A deep breath came from between his lips. When Marette took her eyes from the river and looked at him, his face was like carven rock. He was staring dead ahead.
"We can't make the Chute," he said, his voice sounding hard and unreal to her. "If we do, they'll be up with us before we can land at the other end. We must let this current drive us ashore—NOW."

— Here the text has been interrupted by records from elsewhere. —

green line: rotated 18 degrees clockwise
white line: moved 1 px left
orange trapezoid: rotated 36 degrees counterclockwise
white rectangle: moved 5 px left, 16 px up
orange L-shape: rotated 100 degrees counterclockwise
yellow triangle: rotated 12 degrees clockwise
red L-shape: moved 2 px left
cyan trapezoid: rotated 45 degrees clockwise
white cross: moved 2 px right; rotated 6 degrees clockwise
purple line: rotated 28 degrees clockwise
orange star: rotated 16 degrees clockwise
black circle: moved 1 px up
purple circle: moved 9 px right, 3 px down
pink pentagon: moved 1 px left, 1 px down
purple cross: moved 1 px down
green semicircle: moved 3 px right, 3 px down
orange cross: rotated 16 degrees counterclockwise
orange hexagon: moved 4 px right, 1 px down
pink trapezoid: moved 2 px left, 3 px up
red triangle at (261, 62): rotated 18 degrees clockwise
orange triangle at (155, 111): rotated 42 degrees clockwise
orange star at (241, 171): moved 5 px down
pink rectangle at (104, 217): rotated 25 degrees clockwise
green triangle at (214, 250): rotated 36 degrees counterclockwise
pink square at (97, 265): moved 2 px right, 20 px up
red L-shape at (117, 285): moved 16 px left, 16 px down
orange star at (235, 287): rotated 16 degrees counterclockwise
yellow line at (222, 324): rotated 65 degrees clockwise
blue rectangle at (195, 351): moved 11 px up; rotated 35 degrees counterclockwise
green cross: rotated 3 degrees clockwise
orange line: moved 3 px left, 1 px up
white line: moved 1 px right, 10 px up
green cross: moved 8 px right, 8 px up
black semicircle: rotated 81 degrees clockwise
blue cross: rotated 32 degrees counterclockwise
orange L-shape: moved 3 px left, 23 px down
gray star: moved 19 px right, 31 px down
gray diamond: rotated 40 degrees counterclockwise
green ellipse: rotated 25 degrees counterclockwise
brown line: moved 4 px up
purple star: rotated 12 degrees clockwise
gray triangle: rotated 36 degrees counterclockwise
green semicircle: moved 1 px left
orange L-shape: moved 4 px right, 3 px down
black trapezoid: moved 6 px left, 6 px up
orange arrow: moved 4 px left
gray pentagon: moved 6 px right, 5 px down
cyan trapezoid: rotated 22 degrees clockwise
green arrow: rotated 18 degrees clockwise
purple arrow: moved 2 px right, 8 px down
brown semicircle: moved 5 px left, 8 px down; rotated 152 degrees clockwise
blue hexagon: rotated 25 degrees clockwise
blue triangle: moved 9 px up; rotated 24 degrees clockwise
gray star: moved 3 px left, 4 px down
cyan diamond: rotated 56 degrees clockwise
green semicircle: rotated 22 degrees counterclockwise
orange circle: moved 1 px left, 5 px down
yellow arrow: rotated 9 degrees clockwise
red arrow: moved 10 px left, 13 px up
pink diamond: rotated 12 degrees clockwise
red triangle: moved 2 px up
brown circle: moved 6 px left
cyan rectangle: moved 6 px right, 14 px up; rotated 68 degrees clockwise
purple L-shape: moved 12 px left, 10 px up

As he made his decision, he put the strength of his body into action. He knew there was not the hundredth part of a second to lose. The outreaching suction of the rapids was already gripping the scow, and with mighty strokes he fought to work the head of his craft toward the westward shore. With swift understanding Marette saw the priceless value of a few seconds of time. If they were caught in the stronger swirl of the rapids before the shore was reached, they would be forced to run the Chute, and in that event the launch would be upon them before they could make a landing farther on. She sprang to Kent's side and added her own strength in the working of the sweep. Foot by foot and yard by yard the scow made precious westing, and Kent's face lighted up with triumph as he nodded ahead to a timbered point that thrust itself out like a stubby thumb into the river. Beyond that point the rapids were frothing white, and they could see the first black walls of rock that marked the beginning of the Chute.
"We'll make it," he smiled confidently. "We'll hit that timbered point close inshore. I don't see where the launch can make a landing anywhere within a mile of the Chute. And once ashore we'll make trail about five times as fast they can follow it." Marette's face was no longer pale, but flushed with excitement. He caught the white gleam of teeth between her parted lips. Her eyes shone gloriously, and he laughed.
"You beautiful little fighter," he cried exultantly. "You—you—"
His words were cut short by a snap that was like the report of a pistol close to his ears. He pitched forward and crashed to the bottom of the scow, Marette's slim body clutched in his arms as he fell. In a flash they were up, and mutely they stared where the sweep had been. The blade of it was gone. Kent was conscious of hearing a little cry from the girl at his side, and then her fingers were gripping tightly again about his thumb. No longer possessed of the power of guidance, the scow swung sideways. It swept past the wooded point. The white maelstrom of the lower rapids seized upon it. And Kent, looking ahead to the black maw of the death-trap that was waiting for them, drew Marette close in his arms and held her tight.